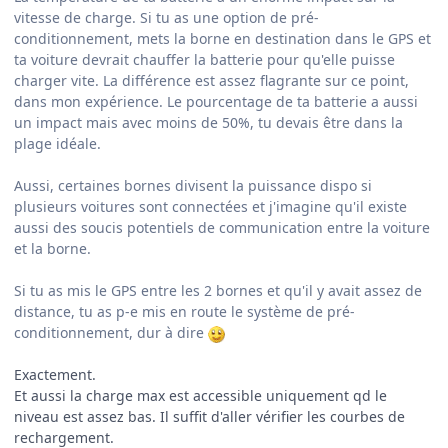
vitesse de charge. Si tu as une option de pré-
conditionnement, mets la borne en destination dans le GPS et
ta voiture devrait chauffer la batterie pour qu'elle puisse
charger vite. La différence est assez flagrante sur ce point,
dans mon expérience. Le pourcentage de ta batterie a aussi
un impact mais avec moins de 50%, tu devais être dans la
plage idéale.
Aussi, certaines bornes divisent la puissance dispo si
plusieurs voitures sont connectées et j'imagine qu'il existe
aussi des soucis potentiels de communication entre la voiture
et la borne.
Si tu as mis le GPS entre les 2 bornes et qu'il y avait assez de
distance, tu as p-e mis en route le système de pré-
conditionnement, dur à dire
Exactement.
Et aussi la charge max est accessible uniquement qd le
niveau est assez bas. Il suffit d'aller vérifier les courbes de
rechargement.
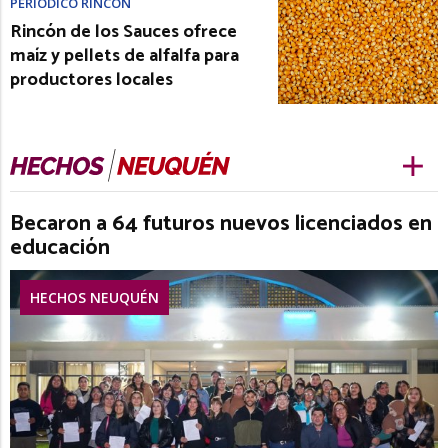
PERIÓDICO RINCÓN
Rincón de los Sauces ofrece
maíz y pellets de alfalfa para
productores locales
Becaron a 64 futuros nuevos licenciados en
educación
HECHOS NEUQUÉN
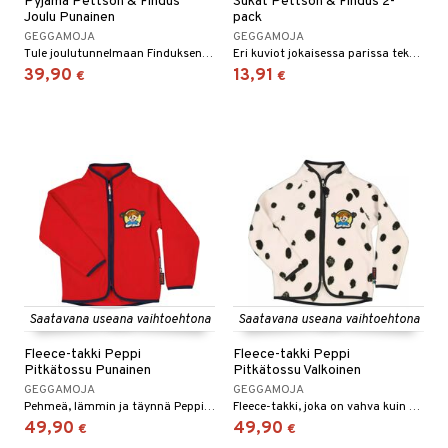
Pyjama Pettson & Findus
Sukat Pettson & Findus 2-
Joulu Punainen
pack
GEGGAMOJA
GEGGAMOJA
Tule joulutunnelmaan Finduksen kanssa!
Eri kuviot jokaisessa parissa tekevät sukkien valitsemisesta aamulla erityisen hauskaa!
39,90
13,91
€
€
Saatavana useana vaihtoehtona
Saatavana useana vaihtoehtona
Fleece-takki Peppi
Fleece-takki Peppi
Pitkätossu Punainen
Pitkätossu Valkoinen
GEGGAMOJA
GEGGAMOJA
Pehmeä, lämmin ja täynnä Peppi-taikaa!
Fleece-takki, joka on vahva kuin Pikku-Ukko!
49,90
49,90
€
€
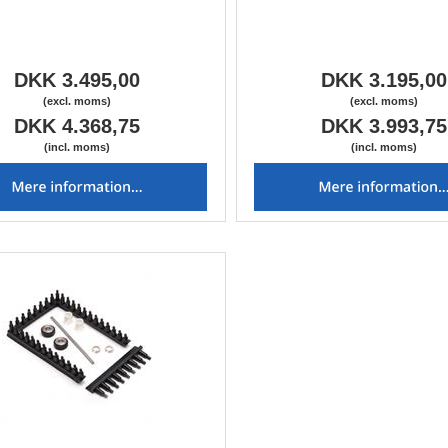
DKK 3.495,00
DKK 3.195,00
(excl. moms)
(excl. moms)
DKK 4.368,75
DKK 3.993,75
(incl. moms)
(incl. moms)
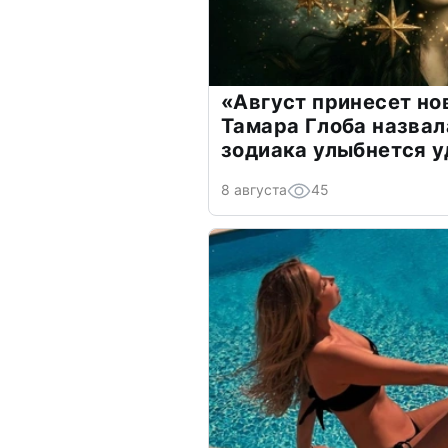
«Август принесет н
Тамара Глоба назвал
зодиака улыбнется у
8 августа
45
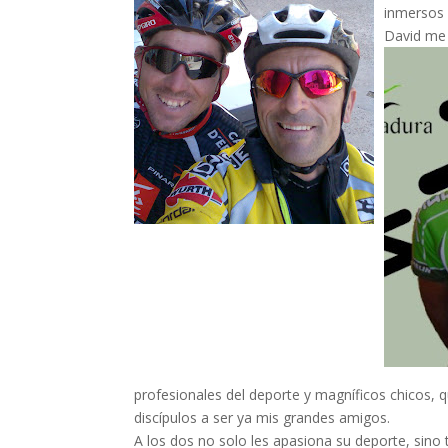
inmersos 
David me 
profesionales del deporte y magníficos chicos,
discípulos a ser ya mis grandes amigos.
A los dos no solo les apasiona su deporte, sino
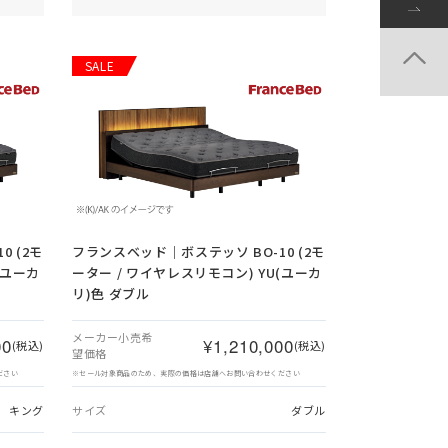
SALE
 (2モ
フランスベッド｜ボステッソ BO-10 (2モ
(ユーカ
ーター / ワイヤレスリモコン) YU(ユーカ
リ)色 ダブル
メーカー小売希
00
¥1,210,000
(税込)
(税込)
望価格
ださい
※セール対象商品のため、実際の価格は店舗へお問い合わせください
キング
サイズ
ダブル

## [About this task]
Reproduce, line for line and without alteration, the text read from each of the records above, omitting the pictures themselves.

## [Reply to the task]
vitesse de charge. Si tu as une option de pré-
conditionnement, mets la borne en destination dans le GPS et
ta voiture devrait chauffer la batterie pour qu'elle puisse
charger vite. La différence est assez flagrante sur ce point,
dans mon expérience. Le pourcentage de ta batterie a aussi
un impact mais avec moins de 50%, tu devais être dans la
plage idéale.
Aussi, certaines bornes divisent la puissance dispo si
plusieurs voitures sont connectées et j'imagine qu'il existe
aussi des soucis potentiels de communication entre la voiture
et la borne.
Si tu as mis le GPS entre les 2 bornes et qu'il y avait assez de
distance, tu as p-e mis en route le système de pré-
conditionnement, dur à dire
Exactement.
Et aussi la charge max est accessible uniquement qd le
niveau est assez bas. Il suffit d'aller vérifier les courbes de
rechargement.
PERIÓDICO RINCÓN
Rincón de los Sauces ofrece
maíz y pellets de alfalfa para
productores locales
Becaron a 64 futuros nuevos licenciados en
educación
HECHOS NEUQUÉN
Pyjama Pettson & Findus
Sukat Pettson & Findus 2-
Joulu Punainen
pack
GEGGAMOJA
GEGGAMOJA
Tule joulutunnelmaan Finduksen kanssa!
Eri kuviot jokaisessa parissa tekevät sukkien valitsemisesta aamulla erityisen hauskaa!
39,90
13,91
€
€
Saatavana useana vaihtoehtona
Saatavana useana vaihtoehtona
Fleece-takki Peppi
Fleece-takki Peppi
Pitkätossu Punainen
Pitkätossu Valkoinen
GEGGAMOJA
GEGGAMOJA
Pehmeä, lämmin ja täynnä Peppi-taikaa!
Fleece-takki, joka on vahva kuin Pikku-Ukko!
49,90
49,90
€
€
DKK 3.495,00
DKK 3.195,00
(excl. moms)
(excl. moms)
DKK 4.368,75
DKK 3.993,75
(incl. moms)
(incl. moms)
«Август принесет н
Тамара Глоба назвал
зодиака улыбнется у
8 августа
45
inmersos 
David me 
profesionales del deporte y magníficos chicos,
discípulos a ser ya mis grandes amigos.
A los dos no solo les apasiona su deporte, sino
SALE
 (2モ
フランスベッド｜ボステッソ BO-10 (2モ
(ユーカ
ーター / ワイヤレスリモコン) YU(ユーカ
リ)色 ダブル
メーカー小売希
00
¥1,210,000
(税込)
(税込)
望価格
ださい
※セール対象商品のため、実際の価格は店舗へお問い合わせください
キング
サイズ
ダブル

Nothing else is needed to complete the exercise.